In this case, the driver can provide driver-specific aliases that applications can use, say PostgresqlStatementExecuteQuery or FlightSqlStatementExecuteQuery. Then, the application can link both drivers, ignore the Adbc… functions (and ignore the technical violation of the One Definition Rule there), and use the aliases instead.

To get around the One Definition Rule, we can provide aliases of the ADBC APIs instead.

This is rather inconvenient for the application, though. Additionally, this sort of defeats the point of using ADBC, since now the application has a separate API for each driver, even if they’re technically all clones of the same API. And this doesn’t solve the problem for applications that want to load drivers dynamically. For example, a Python script would want to load the driver at runtime. In that case, it would need to know which functions from the driver correspond to which functions in the ADBC API definitions, without having to hardcode this knowledge.

ADBC anticipated this, and defined AdbcDriver.

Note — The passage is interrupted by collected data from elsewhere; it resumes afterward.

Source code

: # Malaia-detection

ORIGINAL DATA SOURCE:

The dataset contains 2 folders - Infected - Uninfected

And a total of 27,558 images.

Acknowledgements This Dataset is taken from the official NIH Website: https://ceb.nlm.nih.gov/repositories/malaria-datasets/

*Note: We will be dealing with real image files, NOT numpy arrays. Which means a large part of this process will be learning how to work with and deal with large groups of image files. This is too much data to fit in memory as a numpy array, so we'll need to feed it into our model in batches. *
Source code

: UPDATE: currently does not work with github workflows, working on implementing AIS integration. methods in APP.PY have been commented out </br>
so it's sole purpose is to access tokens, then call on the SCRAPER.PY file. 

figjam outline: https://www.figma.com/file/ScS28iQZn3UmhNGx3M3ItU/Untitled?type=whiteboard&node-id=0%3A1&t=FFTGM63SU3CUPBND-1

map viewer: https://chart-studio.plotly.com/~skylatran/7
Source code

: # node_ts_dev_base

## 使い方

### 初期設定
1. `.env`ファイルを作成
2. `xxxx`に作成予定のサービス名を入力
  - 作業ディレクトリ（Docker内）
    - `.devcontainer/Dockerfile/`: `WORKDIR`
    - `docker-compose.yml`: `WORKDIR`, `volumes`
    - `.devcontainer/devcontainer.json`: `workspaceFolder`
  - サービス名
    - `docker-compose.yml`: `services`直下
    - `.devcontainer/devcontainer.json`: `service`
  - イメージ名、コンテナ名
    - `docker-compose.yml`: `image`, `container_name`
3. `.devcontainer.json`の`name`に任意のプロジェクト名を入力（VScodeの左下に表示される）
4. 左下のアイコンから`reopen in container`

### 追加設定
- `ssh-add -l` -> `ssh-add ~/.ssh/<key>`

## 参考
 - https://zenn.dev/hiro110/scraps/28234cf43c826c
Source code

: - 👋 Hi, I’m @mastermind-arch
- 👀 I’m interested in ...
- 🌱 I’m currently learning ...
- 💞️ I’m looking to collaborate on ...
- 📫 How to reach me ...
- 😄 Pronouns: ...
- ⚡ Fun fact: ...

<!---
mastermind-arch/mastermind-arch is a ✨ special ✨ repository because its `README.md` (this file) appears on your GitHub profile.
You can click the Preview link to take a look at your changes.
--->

This is just a table of function pointers with one entry per ADBC function. That way, an application can dynamically load a driver and call an entrypoint function that returns this table of function pointers. (It does have to hardcode or guess the name of the entrypoint; the ADBC spec lists a set of names it can try, based on the name of the driver library itself.)

The application first loads a table of function pointers from the driver.

Then, it can use the driver by calling functions in that table:

The application uses the table to call driver functions. This approach scales to multiple drivers.

Of course, calling all functions by jumping through a giant table of function pointers is inconvenient. So ADBC provides the “driver manager”, a library that _pretends_ to be a simple driver and implements all the ADBC functions. Internally, it loads drivers dynamically, requests the tables of function pointers, and keeps track of which connections are using which drivers. The application only needs to call the standard ADBC functions, just like in the simplest case we started out with:

The application uses driver manager to “feel like” it’s just using a single driver. The driver manager handles the details behind the scenes.

So to recap, a driver should implement these three things:

1. An implementation of each ADBC function,

2. A thin wrapper around each implementation function that exports the ADBC name for each function, and

3. An entrypoint function that returns a AdbcDriver table, containing the functions from (1).

Then, an application has these choices of ways to use a driver:

• Link the driver directly and call Adbc… functions (only in the simplest cases) using (2) above,

• Link the driver directly/dynamically, load the AdbcDriver via (3) above, and call ADBC functions through function pointers (generally not recommended),

• Link the ADBC driver manager, call Adbc… functions, and let the driver manager deal with (3) above (what most applications will want to do).

In other words, it’s usually easiest to just always use the driver manager. But the magic it pulls isn’t required or all that complex.

Note

You may ask: when we have AdbcDriver, why do we bother defining both AdbcStatementExecuteQuery and SqliteStatementExecuteQuery (i.e., why do both (1) and (2) above)? Can’t we just define the Adbc… version, and put it into the function table when requested?

Here, implementation constraints come in. At runtime, when the driver looks up the address of (say) AdbcStatementExecuteQuery to put it into the table, the dynamic linker will come into play to figure out where this function is. Unfortunately, it will probably find it in the driver manager. This is a problem, since then the driver manager will end up in an infinite loop when it goes to call the “driver’s” version of the function!

By having a seemingly redundant copy of the function, we can then hide the “real implementation” from the dynamic linker and avoid this behavior.

The driver manager could try to solve this by loading the drivers with RTLD_DEEPBIND. This, however, is not portable, and causes problems if we also want to use things like AddressSanitizer during development. The driver could also build with flags like -Bsymbolic-functions.